* BEGIN GIVEN DATA *

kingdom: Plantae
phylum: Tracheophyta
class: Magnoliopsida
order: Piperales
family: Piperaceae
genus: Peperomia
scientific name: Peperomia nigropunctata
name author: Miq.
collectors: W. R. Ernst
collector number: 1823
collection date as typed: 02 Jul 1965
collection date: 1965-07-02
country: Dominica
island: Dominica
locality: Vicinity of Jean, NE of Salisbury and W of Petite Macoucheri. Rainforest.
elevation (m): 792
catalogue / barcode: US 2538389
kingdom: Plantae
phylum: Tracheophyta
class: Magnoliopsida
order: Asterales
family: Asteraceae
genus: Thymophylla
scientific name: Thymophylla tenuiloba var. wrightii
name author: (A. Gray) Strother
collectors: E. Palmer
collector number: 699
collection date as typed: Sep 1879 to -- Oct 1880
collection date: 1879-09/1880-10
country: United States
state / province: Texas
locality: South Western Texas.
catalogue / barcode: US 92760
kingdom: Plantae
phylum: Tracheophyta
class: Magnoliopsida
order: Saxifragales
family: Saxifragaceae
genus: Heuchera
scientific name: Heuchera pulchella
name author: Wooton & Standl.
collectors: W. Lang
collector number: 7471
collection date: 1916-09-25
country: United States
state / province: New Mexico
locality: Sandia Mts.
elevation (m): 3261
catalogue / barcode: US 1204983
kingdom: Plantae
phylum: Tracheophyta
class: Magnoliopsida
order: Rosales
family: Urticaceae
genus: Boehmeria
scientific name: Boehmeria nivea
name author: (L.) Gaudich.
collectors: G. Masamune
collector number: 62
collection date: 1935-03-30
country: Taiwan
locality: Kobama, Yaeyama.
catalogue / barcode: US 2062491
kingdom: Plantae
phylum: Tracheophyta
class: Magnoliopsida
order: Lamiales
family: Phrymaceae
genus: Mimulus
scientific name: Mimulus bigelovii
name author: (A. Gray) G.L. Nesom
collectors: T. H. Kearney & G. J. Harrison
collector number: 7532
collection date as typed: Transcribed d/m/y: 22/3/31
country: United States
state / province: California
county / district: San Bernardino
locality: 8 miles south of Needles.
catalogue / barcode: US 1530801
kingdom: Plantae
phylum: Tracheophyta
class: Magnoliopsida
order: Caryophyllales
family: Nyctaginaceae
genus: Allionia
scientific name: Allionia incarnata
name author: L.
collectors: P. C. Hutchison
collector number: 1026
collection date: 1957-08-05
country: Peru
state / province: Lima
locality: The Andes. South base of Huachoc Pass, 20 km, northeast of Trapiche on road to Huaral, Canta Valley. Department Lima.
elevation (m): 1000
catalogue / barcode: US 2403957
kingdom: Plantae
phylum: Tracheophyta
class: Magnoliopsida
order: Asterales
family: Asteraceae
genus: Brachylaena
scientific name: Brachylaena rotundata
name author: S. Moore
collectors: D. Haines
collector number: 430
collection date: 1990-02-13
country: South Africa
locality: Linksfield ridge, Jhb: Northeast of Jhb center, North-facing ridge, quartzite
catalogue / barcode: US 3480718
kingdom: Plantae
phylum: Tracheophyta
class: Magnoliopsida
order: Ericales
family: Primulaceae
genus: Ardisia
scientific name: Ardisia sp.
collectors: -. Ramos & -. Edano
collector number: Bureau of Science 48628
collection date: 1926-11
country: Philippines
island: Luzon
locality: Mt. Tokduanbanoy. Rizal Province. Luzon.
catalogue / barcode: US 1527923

* END GIVEN DATA *

### TASK DETAILS
Copy all of the rows above word for word, keeping their order and line breaks.

### SOLVED EXERCISE
kingdom: Plantae
phylum: Tracheophyta
class: Magnoliopsida
order: Piperales
family: Piperaceae
genus: Peperomia
scientific name: Peperomia nigropunctata
name author: Miq.
collectors: W. R. Ernst
collector number: 1823
collection date as typed: 02 Jul 1965
collection date: 1965-07-02
country: Dominica
island: Dominica
locality: Vicinity of Jean, NE of Salisbury and W of Petite Macoucheri. Rainforest.
elevation (m): 792
catalogue / barcode: US 2538389
kingdom: Plantae
phylum: Tracheophyta
class: Magnoliopsida
order: Asterales
family: Asteraceae
genus: Thymophylla
scientific name: Thymophylla tenuiloba var. wrightii
name author: (A. Gray) Strother
collectors: E. Palmer
collector number: 699
collection date as typed: Sep 1879 to -- Oct 1880
collection date: 1879-09/1880-10
country: United States
state / province: Texas
locality: South Western Texas.
catalogue / barcode: US 92760
kingdom: Plantae
phylum: Tracheophyta
class: Magnoliopsida
order: Saxifragales
family: Saxifragaceae
genus: Heuchera
scientific name: Heuchera pulchella
name author: Wooton & Standl.
collectors: W. Lang
collector number: 7471
collection date: 1916-09-25
country: United States
state / province: New Mexico
locality: Sandia Mts.
elevation (m): 3261
catalogue / barcode: US 1204983
kingdom: Plantae
phylum: Tracheophyta
class: Magnoliopsida
order: Rosales
family: Urticaceae
genus: Boehmeria
scientific name: Boehmeria nivea
name author: (L.) Gaudich.
collectors: G. Masamune
collector number: 62
collection date: 1935-03-30
country: Taiwan
locality: Kobama, Yaeyama.
catalogue / barcode: US 2062491
kingdom: Plantae
phylum: Tracheophyta
class: Magnoliopsida
order: Lamiales
family: Phrymaceae
genus: Mimulus
scientific name: Mimulus bigelovii
name author: (A. Gray) G.L. Nesom
collectors: T. H. Kearney & G. J. Harrison
collector number: 7532
collection date as typed: Transcribed d/m/y: 22/3/31
country: United States
state / province: California
county / district: San Bernardino
locality: 8 miles south of Needles.
catalogue / barcode: US 1530801
kingdom: Plantae
phylum: Tracheophyta
class: Magnoliopsida
order: Caryophyllales
family: Nyctaginaceae
genus: Allionia
scientific name: Allionia incarnata
name author: L.
collectors: P. C. Hutchison
collector number: 1026
collection date: 1957-08-05
country: Peru
state / province: Lima
locality: The Andes. South base of Huachoc Pass, 20 km, northeast of Trapiche on road to Huaral, Canta Valley. Department Lima.
elevation (m): 1000
catalogue / barcode: US 2403957
kingdom: Plantae
phylum: Tracheophyta
class: Magnoliopsida
order: Asterales
family: Asteraceae
genus: Brachylaena
scientific name: Brachylaena rotundata
name author: S. Moore
collectors: D. Haines
collector number: 430
collection date: 1990-02-13
country: South Africa
locality: Linksfield ridge, Jhb: Northeast of Jhb center, North-facing ridge, quartzite
catalogue / barcode: US 3480718
kingdom: Plantae
phylum: Tracheophyta
class: Magnoliopsida
order: Ericales
family: Primulaceae
genus: Ardisia
scientific name: Ardisia sp.
collectors: -. Ramos & -. Edano
collector number: Bureau of Science 48628
collection date: 1926-11
country: Philippines
island: Luzon
locality: Mt. Tokduanbanoy. Rizal Province. Luzon.
catalogue / barcode: US 1527923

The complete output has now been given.